The race toward artificial general intelligence (AGI) has hit a sobering checkpoint as a new benchmark reveals the limitations of today’s most advanced AI systems. The ARC Prize Foundation’s ARC-AGI-2 test introduces efficiency metrics alongside performance standards, showing that even cutting-edge models score in the low single digits while costing significantly more than humans to complete basic reasoning tasks. This development signals a fundamental shift in how we evaluate AI progress, prioritizing not just raw capability but also computational efficiency.
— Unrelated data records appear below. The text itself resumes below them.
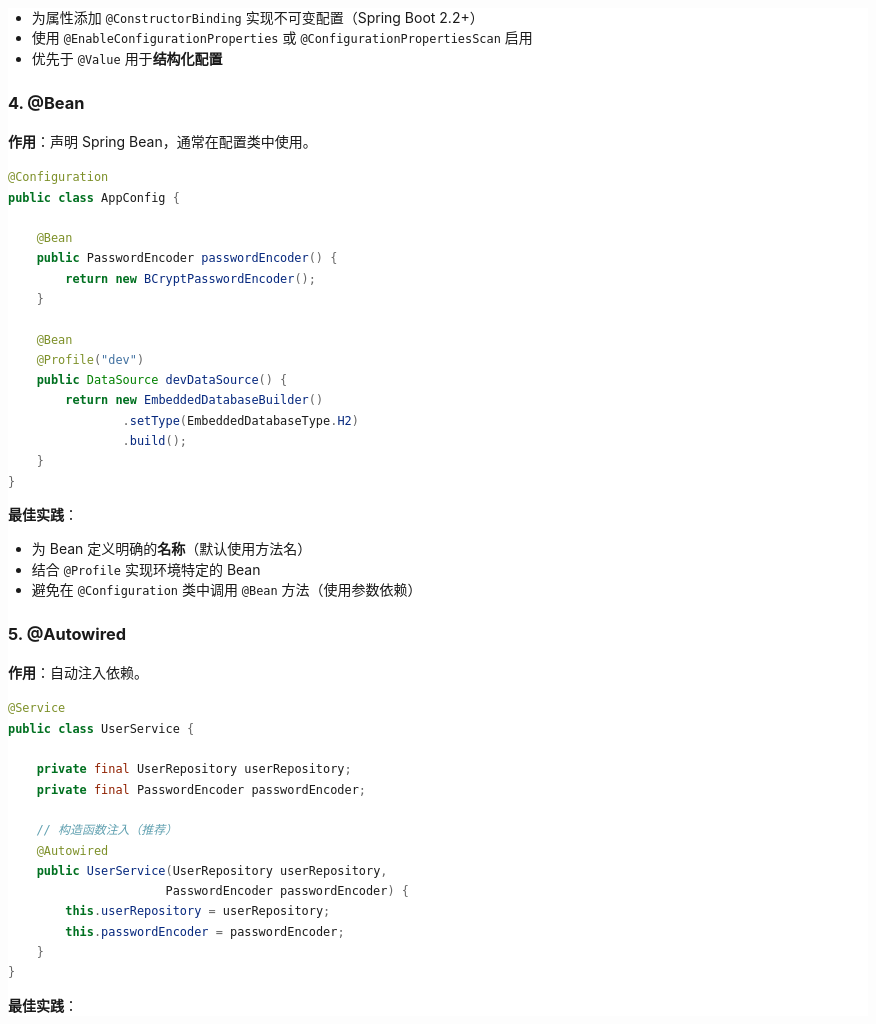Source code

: - 为属性添加 `@ConstructorBinding` 实现不可变配置（Spring Boot 2.2+）
- 使用 `@EnableConfigurationProperties` 或 `@ConfigurationPropertiesScan` 启用
- 优先于 `@Value` 用于**结构化配置**

### 4. @Bean

**作用**：声明 Spring Bean，通常在配置类中使用。

```java
@Configuration
public class AppConfig {

    @Bean
    public PasswordEncoder passwordEncoder() {
        return new BCryptPasswordEncoder();
    }

    @Bean
    @Profile("dev")
    public DataSource devDataSource() {
        return new EmbeddedDatabaseBuilder()
                .setType(EmbeddedDatabaseType.H2)
                .build();
    }
}
```

**最佳实践**：

- 为 Bean 定义明确的**名称**（默认使用方法名）
- 结合 `@Profile` 实现环境特定的 Bean
- 避免在 `@Configuration` 类中调用 `@Bean` 方法（使用参数依赖）

### 5. @Autowired

**作用**：自动注入依赖。

```java
@Service
public class UserService {
    
    private final UserRepository userRepository;
    private final PasswordEncoder passwordEncoder;

    // 构造函数注入（推荐）
    @Autowired
    public UserService(UserRepository userRepository, 
                      PasswordEncoder passwordEncoder) {
        this.userRepository = userRepository;
        this.passwordEncoder = passwordEncoder;
    }
}
```

**最佳实践**：
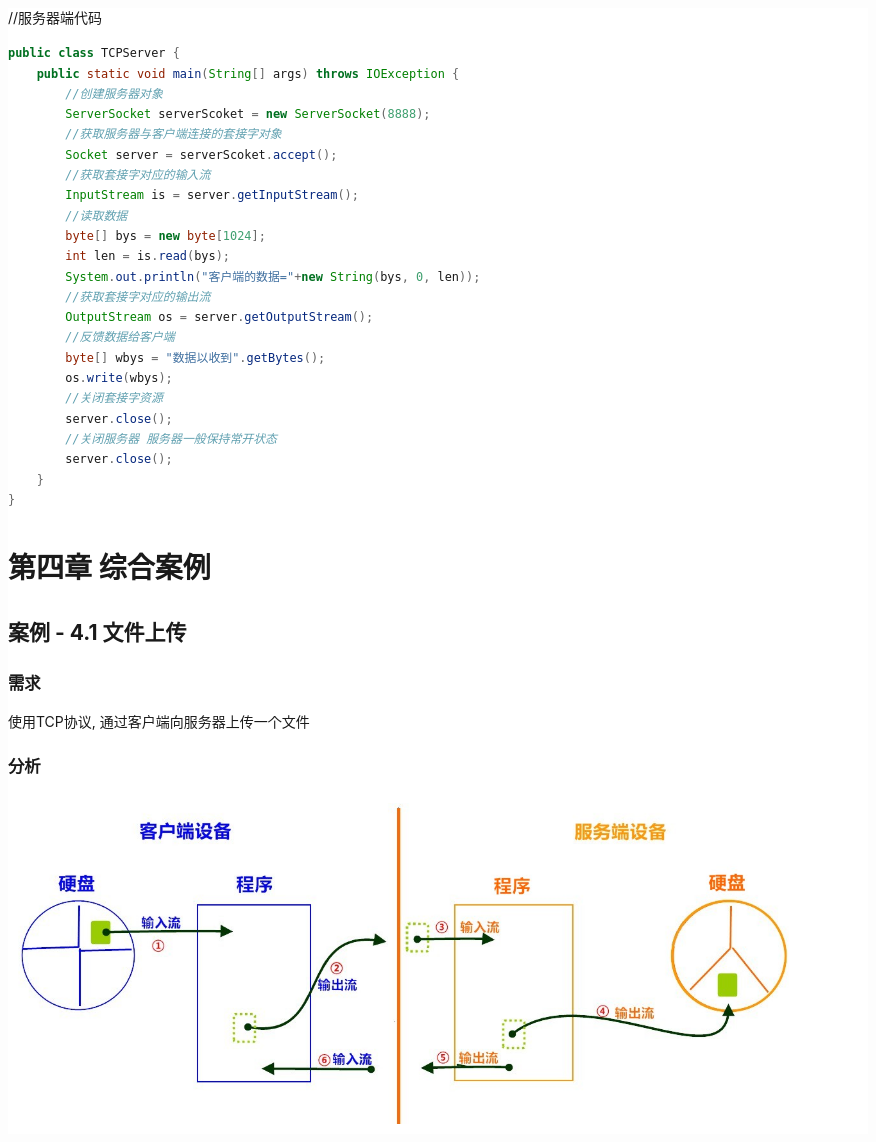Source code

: 
//服务器端代码

```java
public class TCPServer {
    public static void main(String[] args) throws IOException {
        //创建服务器对象
        ServerSocket serverScoket = new ServerSocket(8888);
        //获取服务器与客户端连接的套接字对象
        Socket server = serverScoket.accept();
        //获取套接字对应的输入流
        InputStream is = server.getInputStream();
        //读取数据
        byte[] bys = new byte[1024];
        int len = is.read(bys);
        System.out.println("客户端的数据="+new String(bys, 0, len));
        //获取套接字对应的输出流
        OutputStream os = server.getOutputStream();
        //反馈数据给客户端
        byte[] wbys = "数据以收到".getBytes();
        os.write(wbys);
        //关闭套接字资源
        server.close();
        //关闭服务器 服务器一般保持常开状态
        server.close();
    }
}
```

# 第四章 综合案例

## 案例 - 4.1 文件上传

### 需求

使用TCP协议, 通过客户端向服务器上传一个文件

### 分析

![1566446548503](./day12-imgs/07_文件上传图解.png)
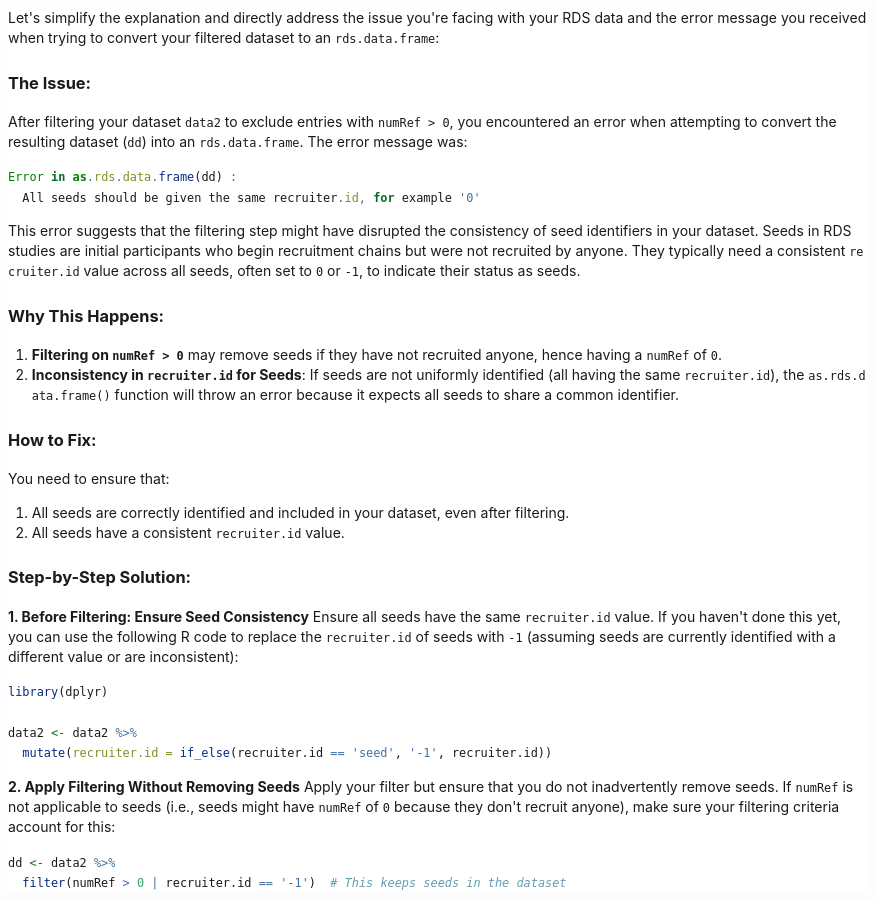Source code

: Let's simplify the explanation and directly address the issue you're facing with your RDS data and the error message you received when trying to convert your filtered dataset to an `rds.data.frame`:

### The Issue:

After filtering your dataset `data2` to exclude entries with `numRef > 0`, you encountered an error when attempting to convert the resulting dataset (`dd`) into an `rds.data.frame`. The error message was:

```javascript
Error in as.rds.data.frame(dd) :
  All seeds should be given the same recruiter.id, for example '0'
```

This error suggests that the filtering step might have disrupted the consistency of seed identifiers in your dataset. Seeds in RDS studies are initial participants who begin recruitment chains but were not recruited by anyone. They typically need a consistent `recruiter.id` value across all seeds, often set to `0` or `-1`, to indicate their status as seeds.

### Why This Happens:

1. **Filtering on `numRef > 0`** may remove seeds if they have not recruited anyone, hence having a `numRef` of `0`.
2. **Inconsistency in `recruiter.id` for Seeds**: If seeds are not uniformly identified (all having the same `recruiter.id`), the `as.rds.data.frame()` function will throw an error because it expects all seeds to share a common identifier.

### How to Fix:

You need to ensure that:

1. All seeds are correctly identified and included in your dataset, even after filtering.
2. All seeds have a consistent `recruiter.id` value.

### Step-by-Step Solution:

**1. Before Filtering: Ensure Seed Consistency** Ensure all seeds have the same `recruiter.id` value. If you haven't done this yet, you can use the following R code to replace the `recruiter.id` of seeds with `-1` (assuming seeds are currently identified with a different value or are inconsistent):

```r
library(dplyr)

data2 <- data2 %>%
  mutate(recruiter.id = if_else(recruiter.id == 'seed', '-1', recruiter.id))
```

**2. Apply Filtering Without Removing Seeds** Apply your filter but ensure that you do not inadvertently remove seeds. If `numRef` is not applicable to seeds (i.e., seeds might have `numRef` of `0` because they don't recruit anyone), make sure your filtering criteria account for this:

```r
dd <- data2 %>%
  filter(numRef > 0 | recruiter.id == '-1')  # This keeps seeds in the dataset
```
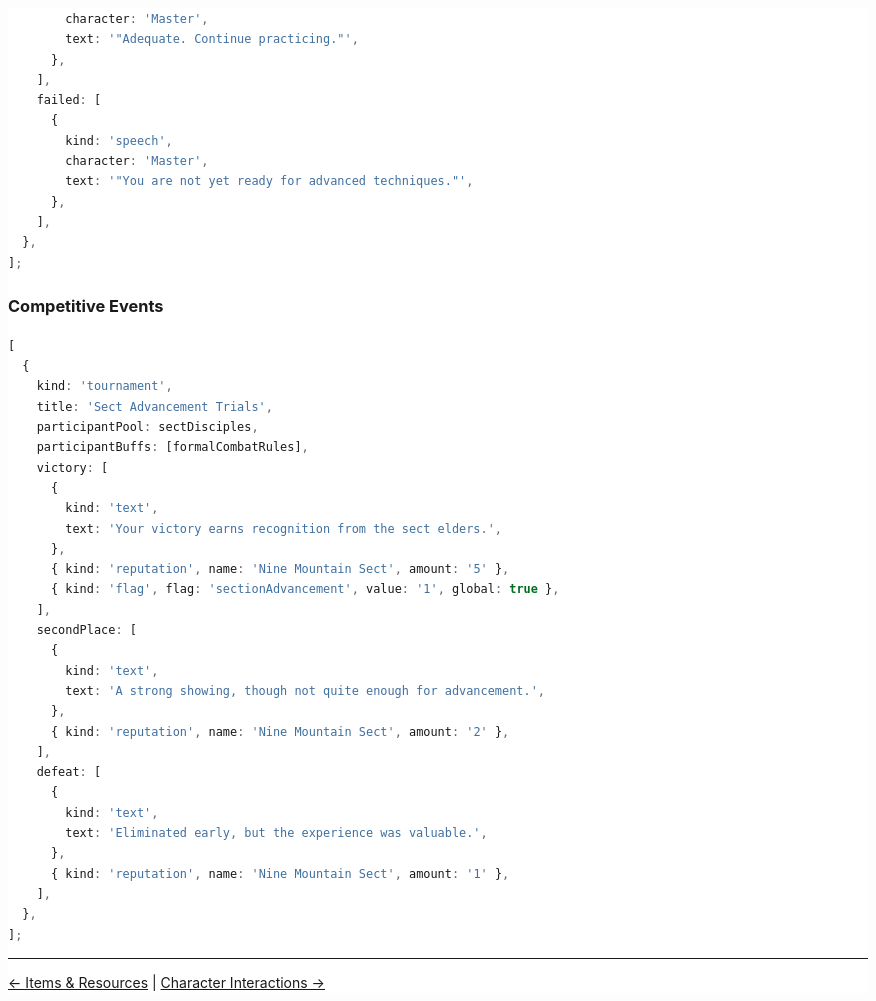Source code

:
 ```typescript
        character: 'Master',
        text: '"Adequate. Continue practicing."',
      },
    ],
    failed: [
      {
        kind: 'speech',
        character: 'Master',
        text: '"You are not yet ready for advanced techniques."',
      },
    ],
  },
];
```

### Competitive Events

```typescript
[
  {
    kind: 'tournament',
    title: 'Sect Advancement Trials',
    participantPool: sectDisciples,
    participantBuffs: [formalCombatRules],
    victory: [
      {
        kind: 'text',
        text: 'Your victory earns recognition from the sect elders.',
      },
      { kind: 'reputation', name: 'Nine Mountain Sect', amount: '5' },
      { kind: 'flag', flag: 'sectionAdvancement', value: '1', global: true },
    ],
    secondPlace: [
      {
        kind: 'text',
        text: 'A strong showing, though not quite enough for advancement.',
      },
      { kind: 'reputation', name: 'Nine Mountain Sect', amount: '2' },
    ],
    defeat: [
      {
        kind: 'text',
        text: 'Eliminated early, but the experience was valuable.',
      },
      { kind: 'reputation', name: 'Nine Mountain Sect', amount: '1' },
    ],
  },
];
```

---

[← Items & Resources](concepts-event-steps-items/) | [Character Interactions →](concepts-event-steps-characters/)
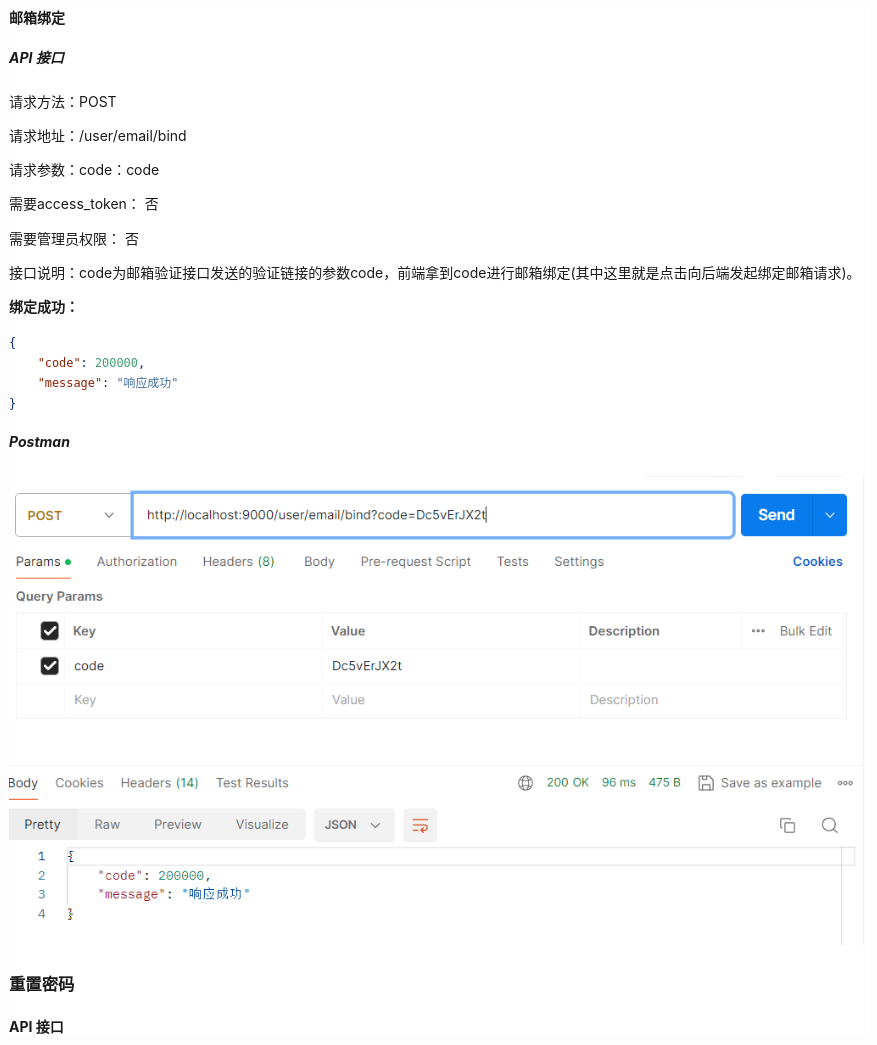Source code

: #### 邮箱绑定

##### API 接口

请求方法：POST

请求地址：/user/email/bind

请求参数：code：code

需要access_token： 否

需要管理员权限： 否

接口说明：code为邮箱验证接口发送的验证链接的参数code，前端拿到code进行邮箱绑定(其中这里就是点击向后端发起绑定邮箱请求)。

**绑定成功：**

```json
{
    "code": 200000,
    "message": "响应成功"
}
```

##### Postman

![image-20240402231228054](README2.assets/image-20240402231228054.png)

### 重置密码

#### API 接口
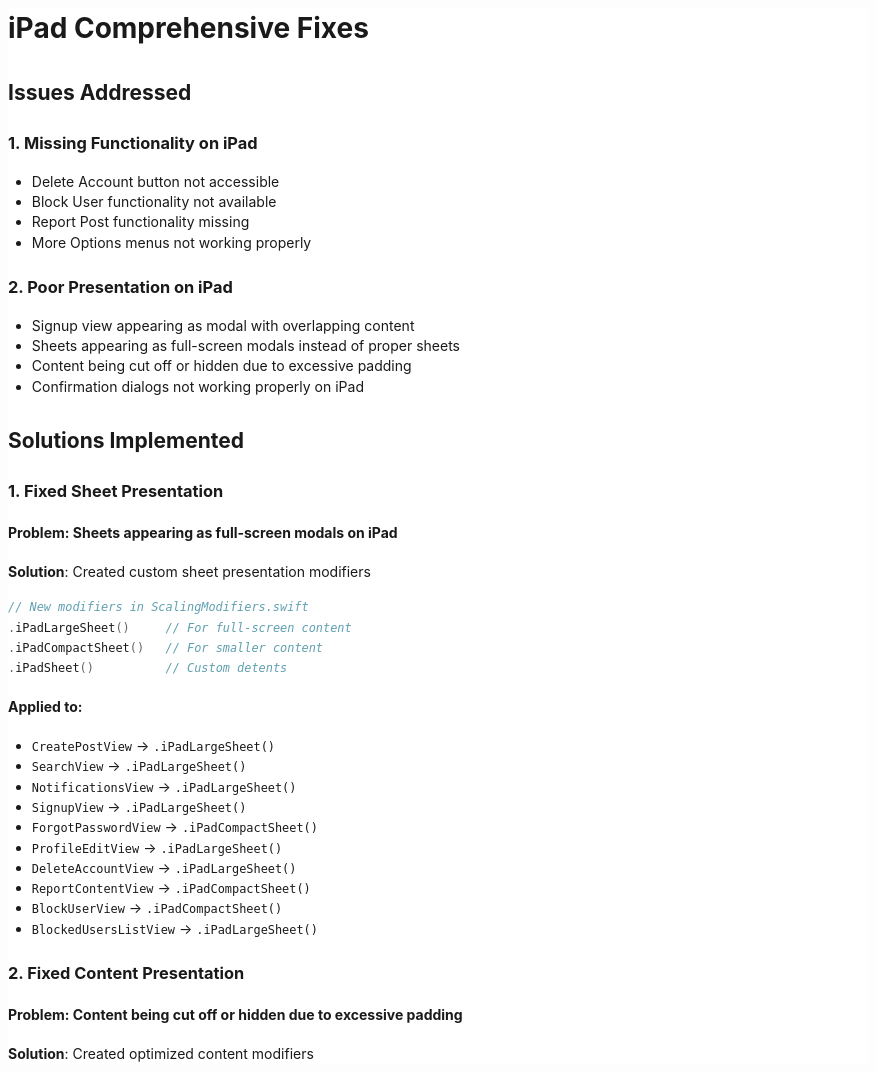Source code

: # iPad Comprehensive Fixes

## Issues Addressed

### 1. **Missing Functionality on iPad**
- Delete Account button not accessible
- Block User functionality not available
- Report Post functionality missing
- More Options menus not working properly

### 2. **Poor Presentation on iPad**
- Signup view appearing as modal with overlapping content
- Sheets appearing as full-screen modals instead of proper sheets
- Content being cut off or hidden due to excessive padding
- Confirmation dialogs not working properly on iPad

## Solutions Implemented

### 1. **Fixed Sheet Presentation**

#### **Problem**: Sheets appearing as full-screen modals on iPad
**Solution**: Created custom sheet presentation modifiers

```swift
// New modifiers in ScalingModifiers.swift
.iPadLargeSheet()     // For full-screen content
.iPadCompactSheet()   // For smaller content
.iPadSheet()          // Custom detents
```

#### **Applied to**:
- `CreatePostView` → `.iPadLargeSheet()`
- `SearchView` → `.iPadLargeSheet()`
- `NotificationsView` → `.iPadLargeSheet()`
- `SignupView` → `.iPadLargeSheet()`
- `ForgotPasswordView` → `.iPadCompactSheet()`
- `ProfileEditView` → `.iPadLargeSheet()`
- `DeleteAccountView` → `.iPadLargeSheet()`
- `ReportContentView` → `.iPadCompactSheet()`
- `BlockUserView` → `.iPadCompactSheet()`
- `BlockedUsersListView` → `.iPadLargeSheet()`

### 2. **Fixed Content Presentation**

#### **Problem**: Content being cut off or hidden due to excessive padding
**Solution**: Created optimized content modifiers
The big picture: Current AI models, including OpenAI‘s sophisticated o3 systems, are failing a new benchmark designed to measure progress toward artificial general intelligence, scoring no higher than single digits out of 100.
How the benchmark works: ARC-AGI-2 tests AI models on seemingly simplistic tasks requiring symbolic interpretation and adaptability, while also factoring in the computational efficiency and cost of running the models.
Between the lines: The new benchmark represents a philosophical shift in AI evaluation, moving beyond raw performance to consider the environmental and economic costs of increasingly powerful systems.
What experts are saying: Researchers are divided on the significance and framing of these benchmark tests in measuring progress toward AGI.
The counterpoint: Critics suggest these benchmarks mislead the public about AI capabilities by equating task-specific performance with general intelligence.
Looking ahead: As AI development continues, benchmark standards will likely keep evolving to match advancing capabilities.